Page extract:
+===+

Interwoven Layers in the Beginning

ViLBERT: Pretraining Task-Agnostic Visiolinguistic Representations for Vision-and-Language Tasks


Each year in academia brings numerous developments, and 2019 was especially eventful, with the wave of advancements still unfolding.

Defining the Problem

Current methods primarily train visual and language models separately before attempting to combine them.

This approach often leads to suboptimal results, as models struggle to generalize well when visual and language data are limited or biased. While models may be capable of recognizing objects in images or understanding language independently, creating meaningful connections between these two modalities remains a significant challenge.

The authors aim to depart from traditional learning approaches, designing a method to help the model simultaneously learn from both images and text, thus fostering a closer association between them.

Approach

Model Architecture

ViLBERT Model Architecture

Inspired by BERT, the authors sought to develop a similar model that could learn joint representations of language and visual content from paired data.

In BERT’s original architecture, only language data is processed. The authors wondered if some of these inputs could be replaced with image data, enabling the model to simultaneously learn connections between images and text.

+===+

Source records:

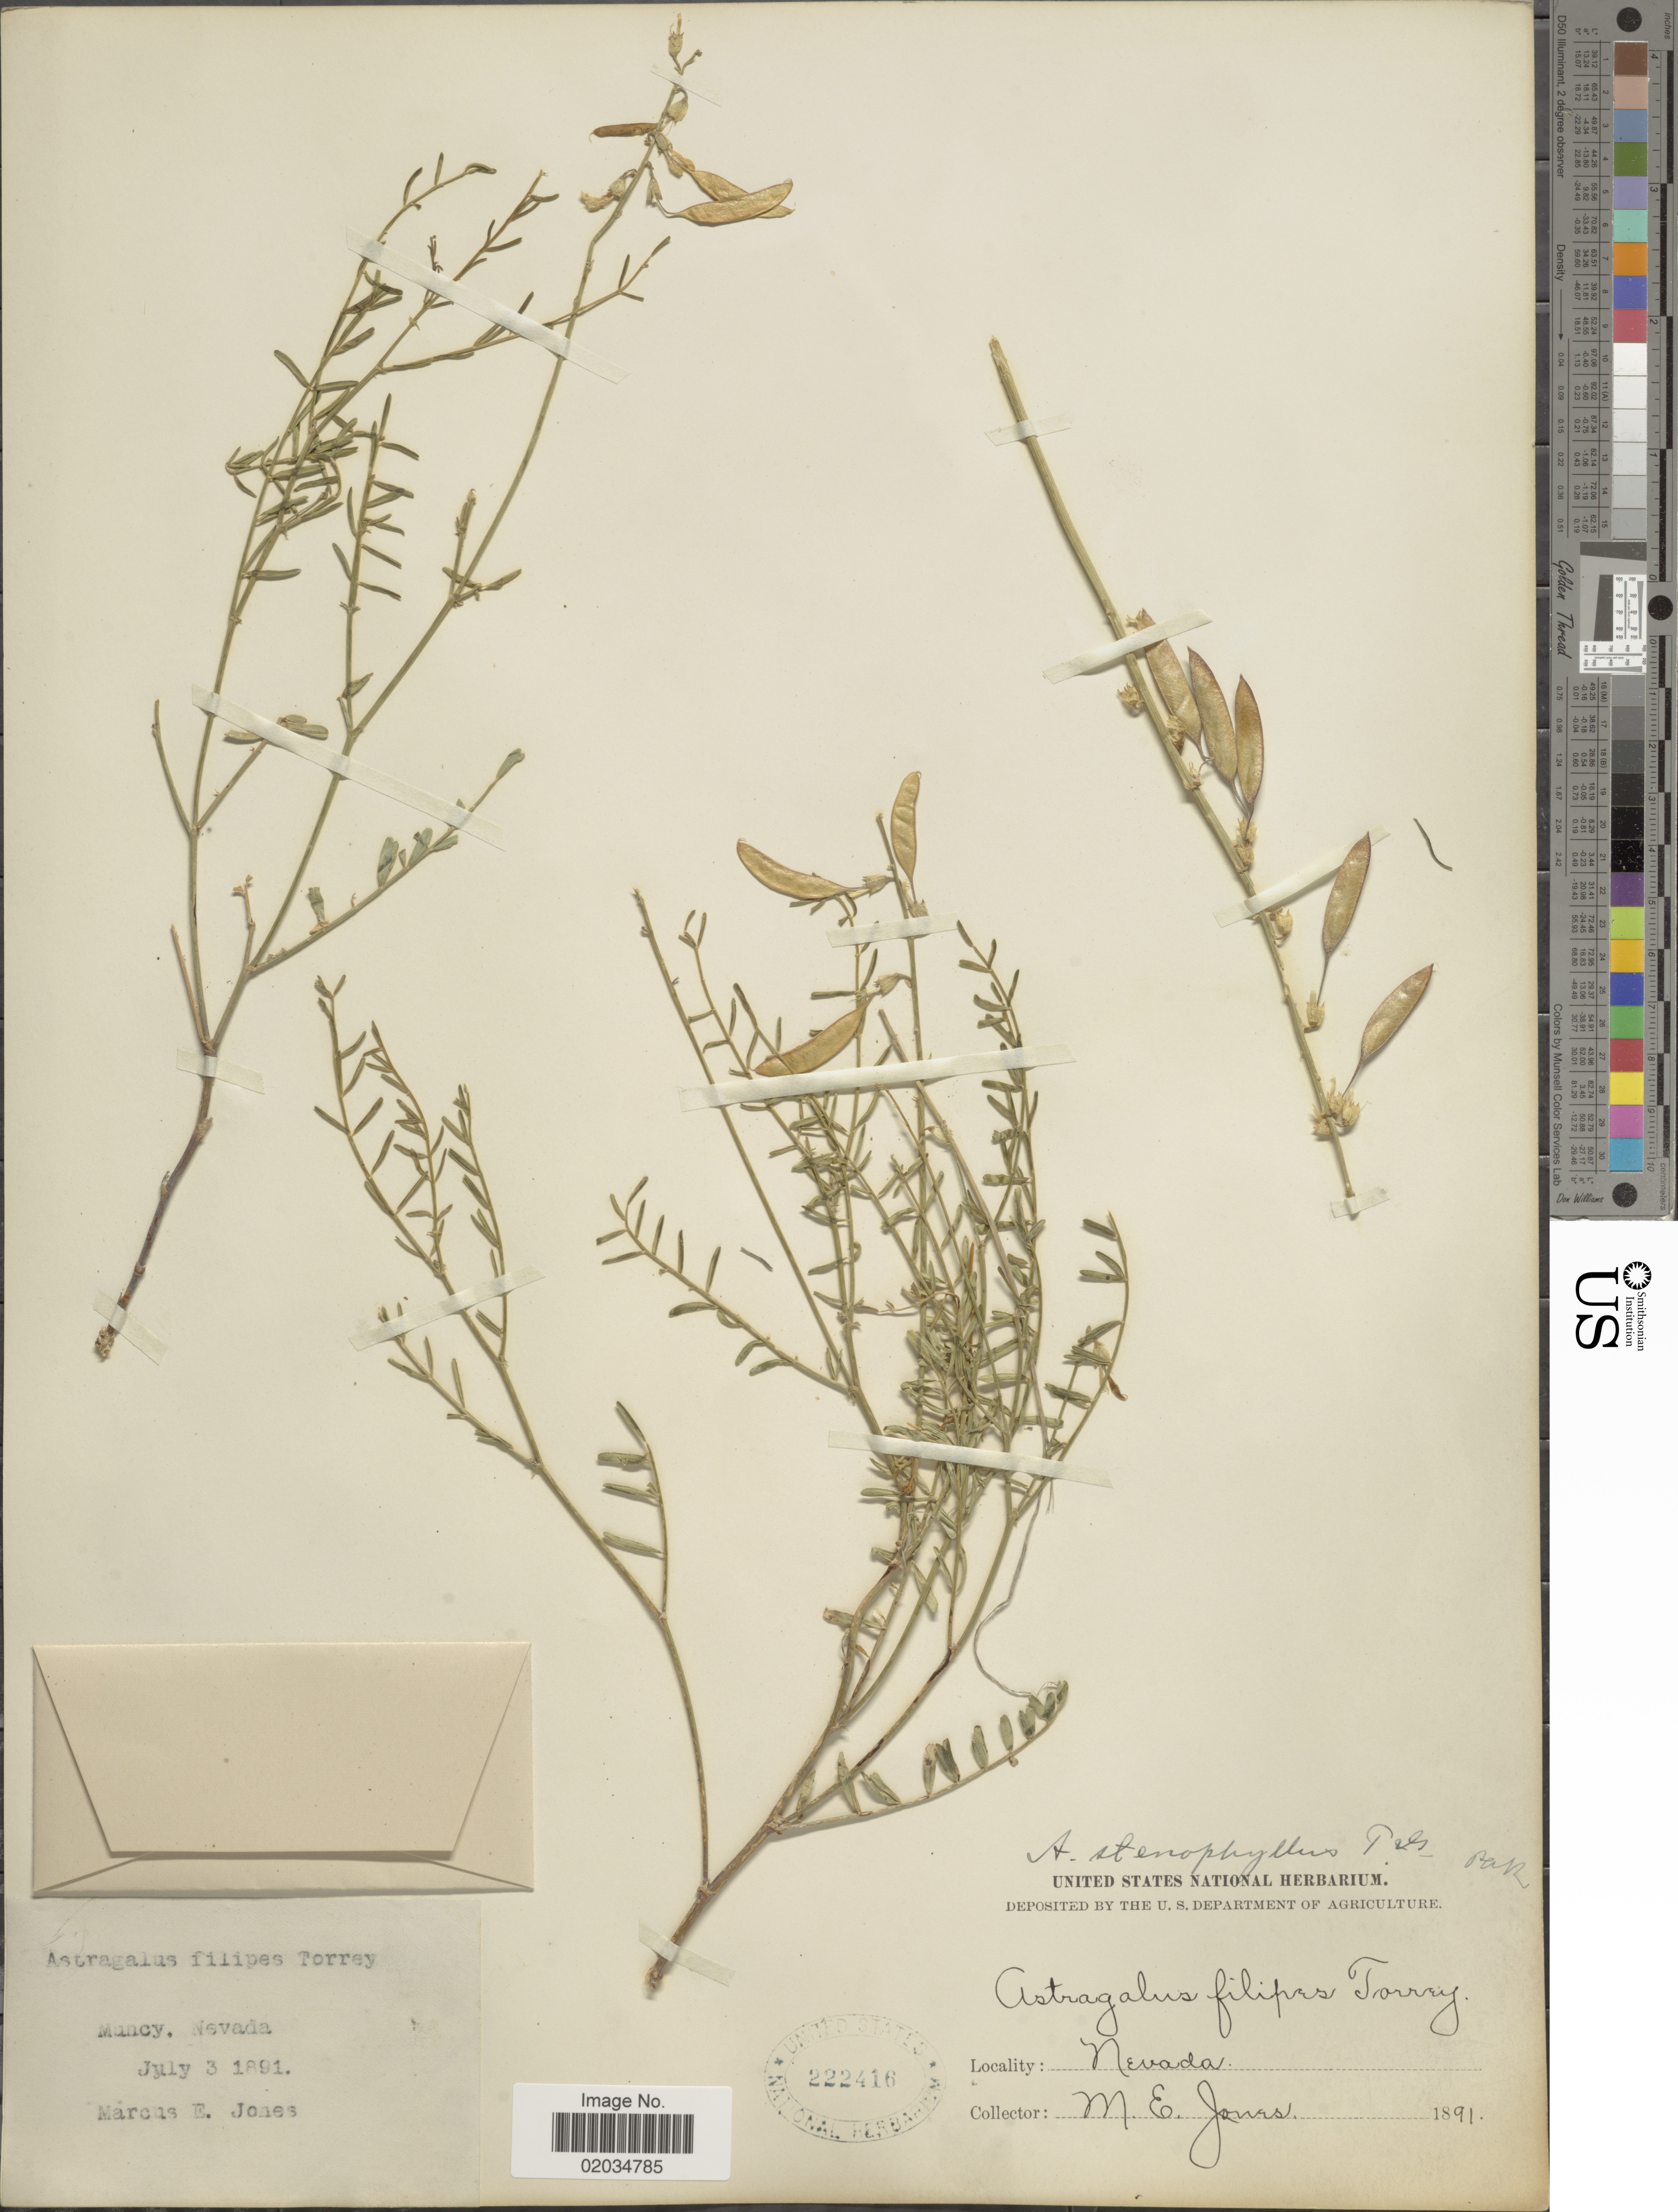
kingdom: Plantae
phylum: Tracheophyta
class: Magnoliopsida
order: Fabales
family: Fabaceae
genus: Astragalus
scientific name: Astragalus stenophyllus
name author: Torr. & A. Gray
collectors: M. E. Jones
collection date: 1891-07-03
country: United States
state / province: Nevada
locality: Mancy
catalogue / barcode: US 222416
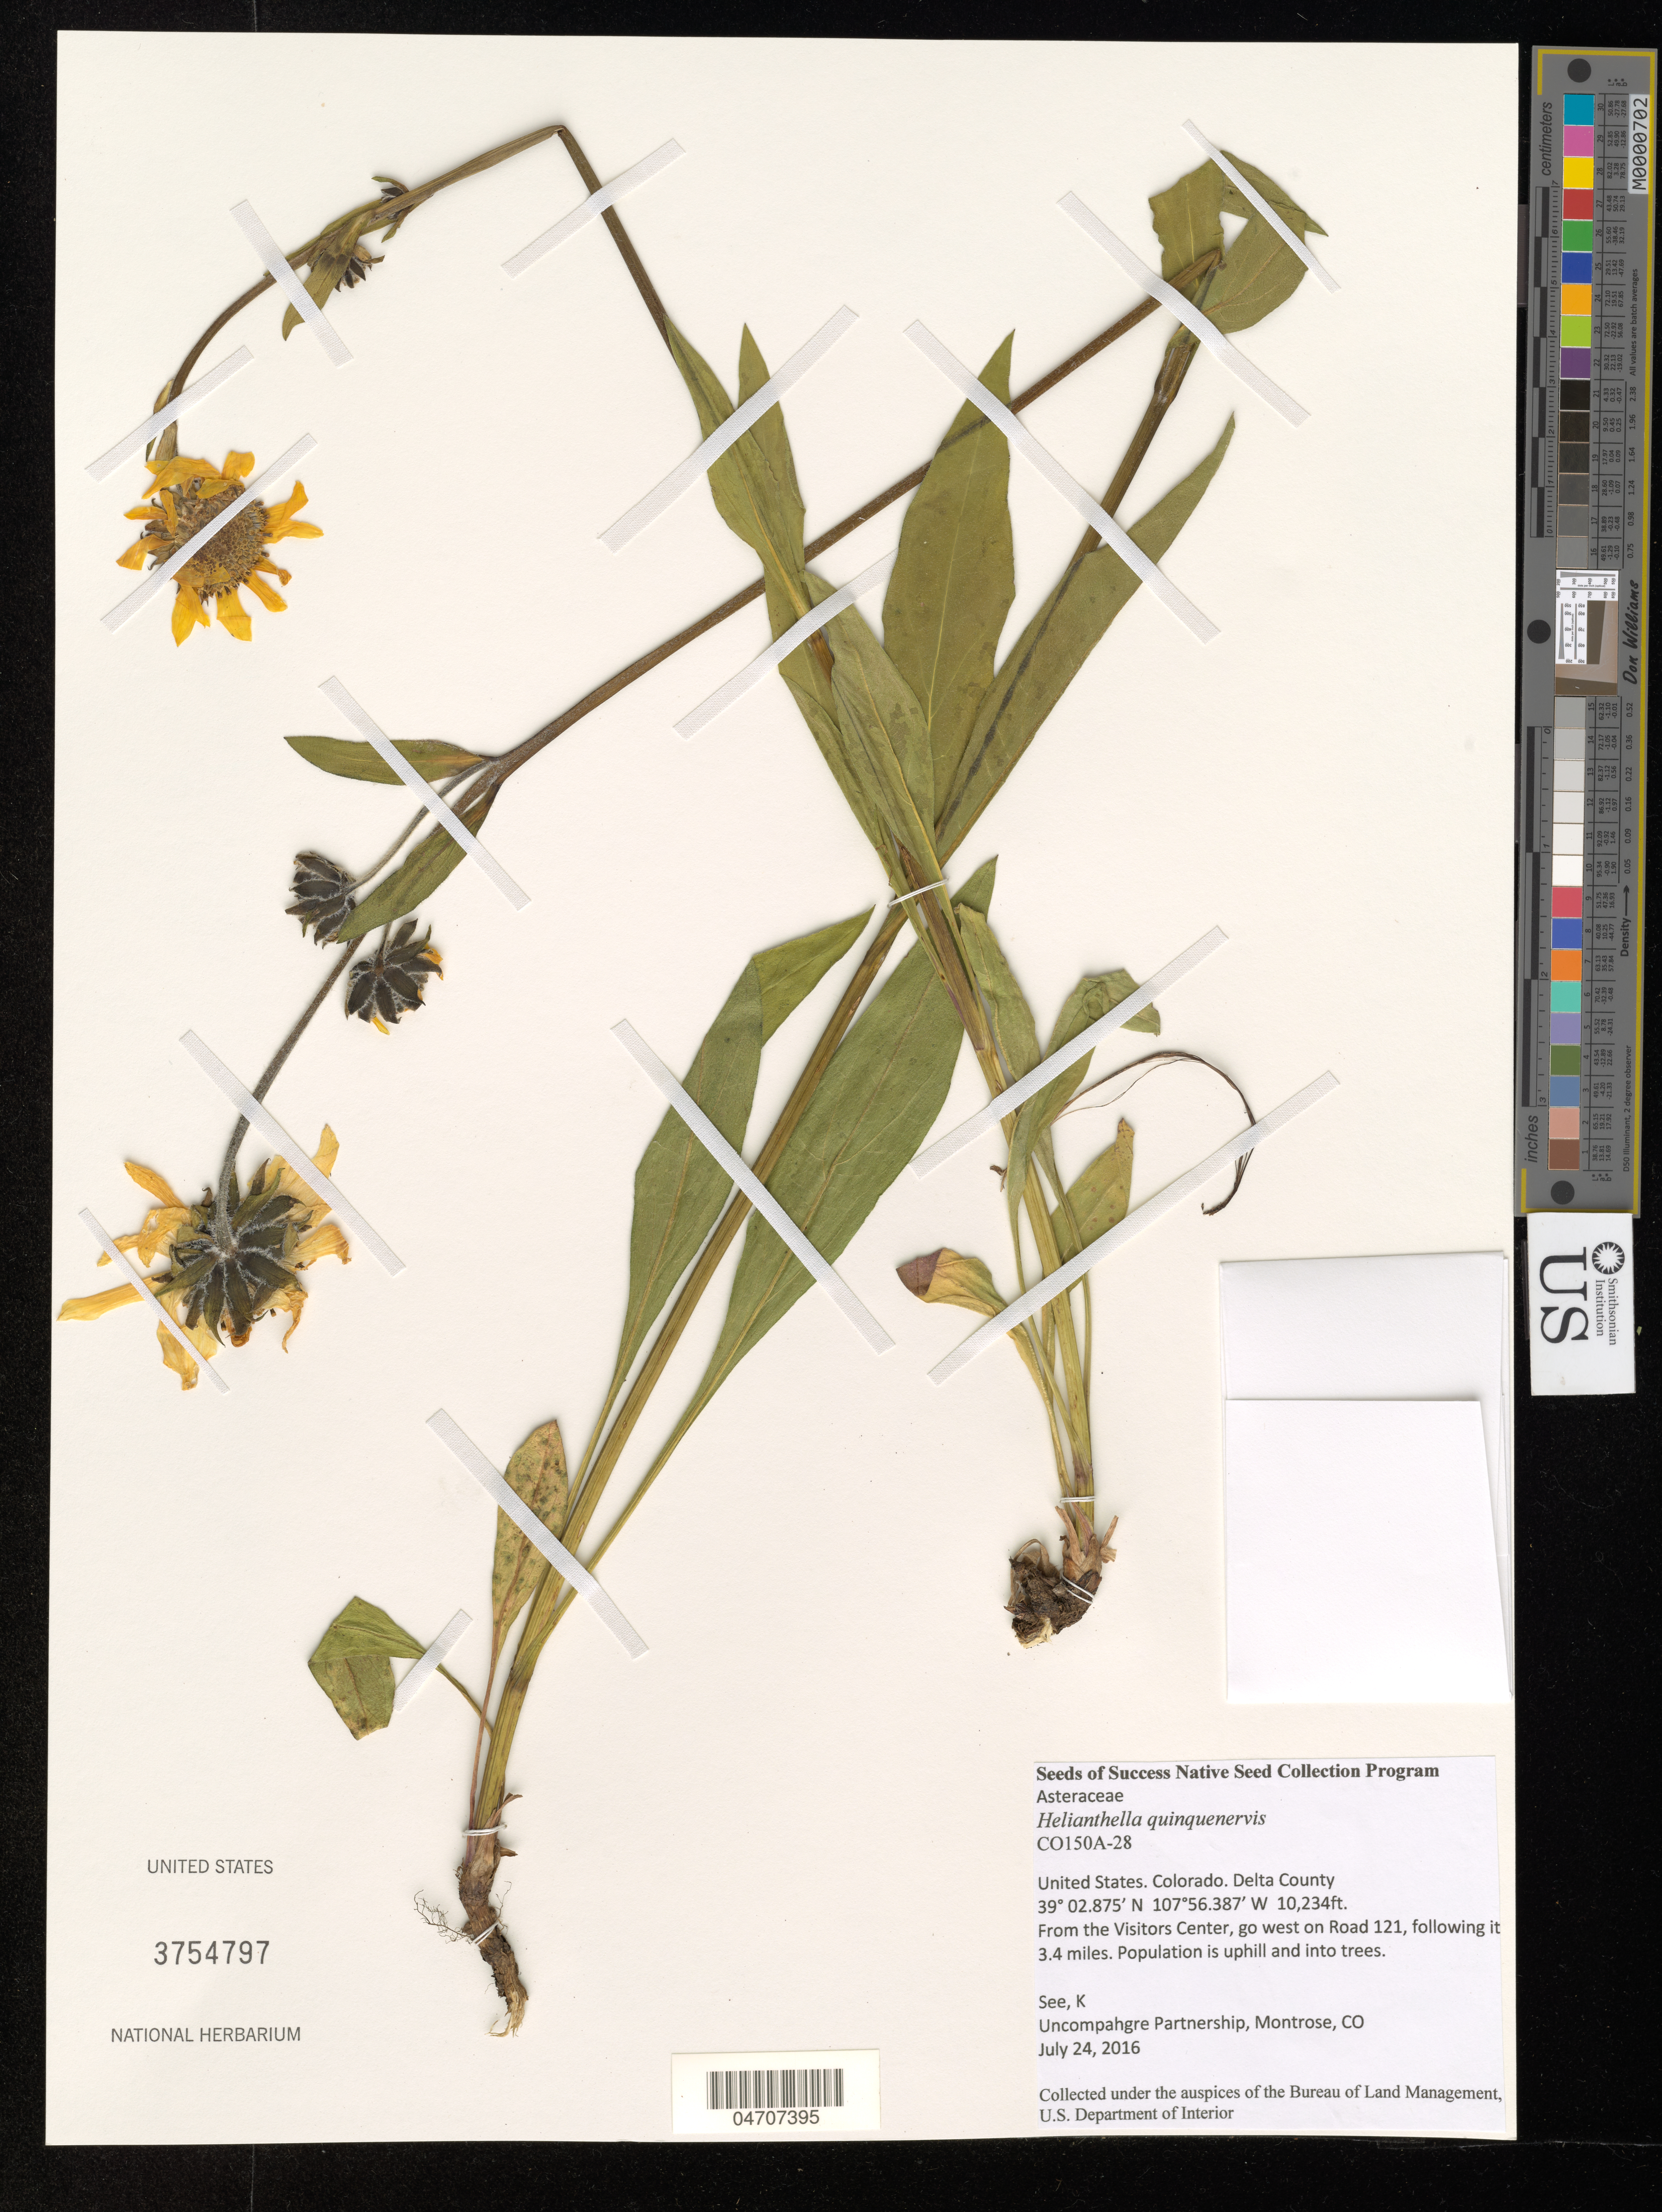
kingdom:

+===+

Tasks for this exercise:
**A)** Reproduce the ViLBERT page extract word for word, from its first line to its last.
**B)** Present all the plant-sheet catalog rows as a numbered list, omitting blank lines and leaving out the pictures.

Completed exercise:
**A)**
Interwoven Layers in the Beginning

ViLBERT: Pretraining Task-Agnostic Visiolinguistic Representations for Vision-and-Language Tasks


Each year in academia brings numerous developments, and 2019 was especially eventful, with the wave of advancements still unfolding.

Defining the Problem

Current methods primarily train visual and language models separately before attempting to combine them.

This approach often leads to suboptimal results, as models struggle to generalize well when visual and language data are limited or biased. While models may be capable of recognizing objects in images or understanding language independently, creating meaningful connections between these two modalities remains a significant challenge.

The authors aim to depart from traditional learning approaches, designing a method to help the model simultaneously learn from both images and text, thus fostering a closer association between them.

Approach

Model Architecture

ViLBERT Model Architecture

Inspired by BERT, the authors sought to develop a similar model that could learn joint representations of language and visual content from paired data.

In BERT’s original architecture, only language data is processed. The authors wondered if some of these inputs could be replaced with image data, enabling the model to simultaneously learn connections between images and text.

**B)**
1. kingdom: Plantae
2. phylum: Tracheophyta
3. class: Magnoliopsida
4. order: Fabales
5. family: Fabaceae
6. genus: Astragalus
7. scientific name: Astragalus stenophyllus
8. name author: Torr. & A. Gray
9. collectors: M. E. Jones
10. collection date: 1891-07-03
11. country: United States
12. state / province: Nevada
13. locality: Mancy
14. catalogue / barcode: US 222416
15. kingdom:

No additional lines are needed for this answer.